DTV is simply analog TV with all the mistakes described as a series of numbers. And it’s the same with digital cinema. Same old stuff with a bunch of numbers, and that’s missing a few tricks.
We still use frame-based moving pictures because that’s all that was possible with film. With engines, we just kept adding pistons: the B36 had 6 engines with 28 cylinders each… until the jet engine came along. Jets are continuous flow, not discrete explosions. We’re still in the discrete-explosion stage of motion pictures, we need to move to continuous flow.
We measure static resolution as we did on photography, made sense for stills because stills don’t move. Also it’s all we can measure, whether it’s relevant or not. I question whether static res is meaningful for motion pictures, like measuring a Ferrari by the performance of its parking brake. The flaw in static resolution is in eye tracking, a.k.a. smooth pursuit. Bandwidth of vision isn’t very high; we can’t perceive rapid changes in brightness, but motion creates rapid changes. so we eye-track to make moving things stand still visually. What frame rate do you need for a stationary image? Zero? For the parts that the eye is tracking, frame rate zero is adequate. But in the real world, the rest of the field of view is blurred, because it’s moving over the retina. Whatever you’re not tracking will be blurred smoothly [in the real world]. Doesn’t happen in a frame-based imaging system: the background will appear as a series of discrete objects, the background gets presented in a series of jumps: background strobing. What frame rate do we need to eliminate it? Infinity? Doubling from 24fps to 48fps, we only halve what’s unacceptable. You need the higher frame rate to portray what you’re not looking at, to prevent juddering. Traditionally, we blur the background with soft focus. So why are we raising pixel count when we use out-of-focus to conceal temporal artifacts? It doesn’t make any sense. Once you start to study the physics, you see a lot of things that don’t make sense. You look through history, and you can’t find any answers; no fundamental reasons to do it. No justification to retain that stuff. If there is no correct frame rate, then why have a frame rate at all? Why not have films that look just like the real world so you could go see a “movie” instead of a “flick”, or a “judder” [applause]. The correct metris for resolution is dynamic resolution, When the eye moves, to pursue a subject, if that subject is onscreen for nonzero time, you get blurring. You can calculate this, it’s sin x / x, it’s massive with even slow motion. If you lock off the camera and something moves, for the duration of the shutter time, you get blurring. These concatenate, capture blurring plus eye-tracked display blurring. You can compute how much res you have left in your 4K camera given these losses: you won’t get anywhere near 4K, not even near 1K, in most moving pictures.

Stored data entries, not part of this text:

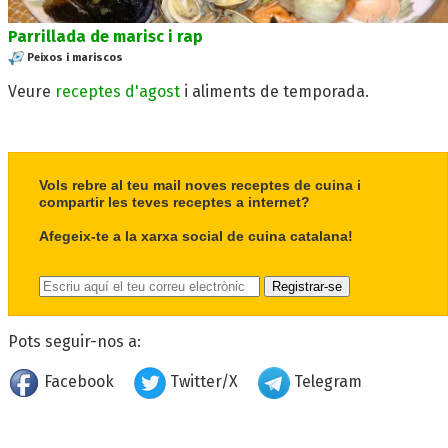
Parrillada de marisc i rap
Peixos i mariscos
Veure
receptes d'agost
i aliments de temporada.
Vols rebre al teu mail noves receptes de cuina i
compartir les teves receptes a internet?
Afegeix-te a la xarxa social de cuina catalana!
Pots seguir-nos a:
Facebook
Twitter/X
Telegram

Don’t get me wrong, I love 4K display, a brilliant idea. But it doesn’t need a 4K signal due to blurring. The compression people laugh at us for making their life easy, we’re blurring the image and taking all the high frequencies out of it, makes compression much easier.

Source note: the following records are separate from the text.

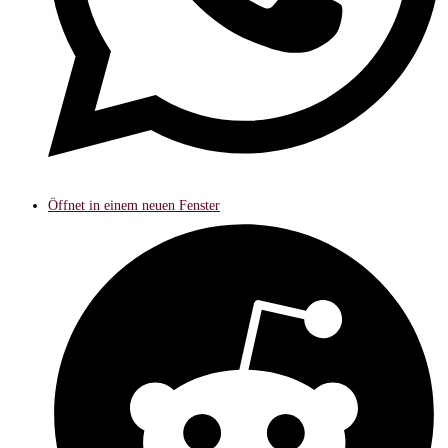
Öffnet in einem neuen Fenster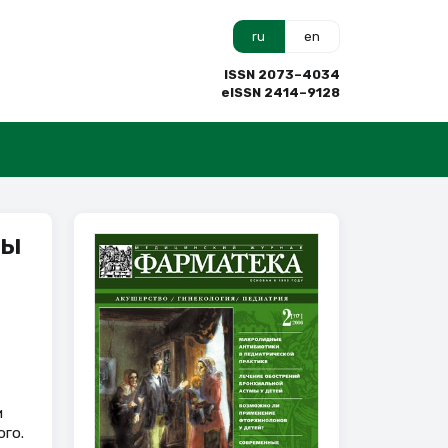
ru
en
ISSN 2073–4034
eISSN 2414–9128
мы
и
ого.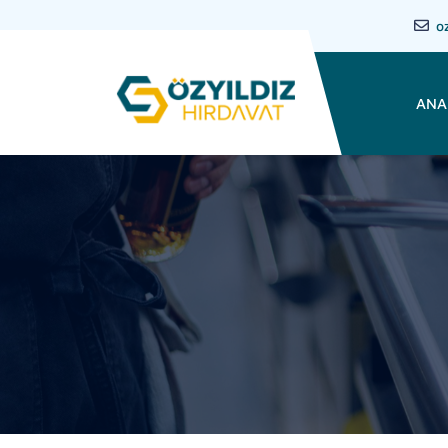
o
ANA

We have compression tech optimized for frame-based media. What if we had an optimal system, and told the compressions to deal with it? MPEG4 already has Continuous Video Objects: moving objects with no frame rate; true object-based vectors with correct motion vectors [not based on finding similar macroblocks, but on actual motion]. These clever bits were eliminated in H.265; we threw away the bits we need for future imaging.

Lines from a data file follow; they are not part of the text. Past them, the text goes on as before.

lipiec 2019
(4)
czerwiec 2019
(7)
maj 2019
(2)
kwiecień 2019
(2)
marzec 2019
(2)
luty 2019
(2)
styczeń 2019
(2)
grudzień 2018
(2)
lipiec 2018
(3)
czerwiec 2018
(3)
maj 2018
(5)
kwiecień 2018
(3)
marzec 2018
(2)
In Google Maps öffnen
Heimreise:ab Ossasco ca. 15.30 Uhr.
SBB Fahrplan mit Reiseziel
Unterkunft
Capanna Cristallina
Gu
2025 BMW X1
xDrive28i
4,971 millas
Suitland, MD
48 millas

I don’t want to sound pessimistic. We have all these new tools, we should figure out what to do with them!
Q: the problem is that we’re doing massively sub-Nyquist sampling in the temporal domain. It seems that making the frame rate might higher would solve the problem.
A: No, you cannot filter in the temporal domain. You’re correct about the temporal aliases, but it’s not a problem because aliasing is only aliasing if you don’t know what band it belongs in. Moving pictures only work because we sample in the time domain, and the tracking eye applies a baseband filter.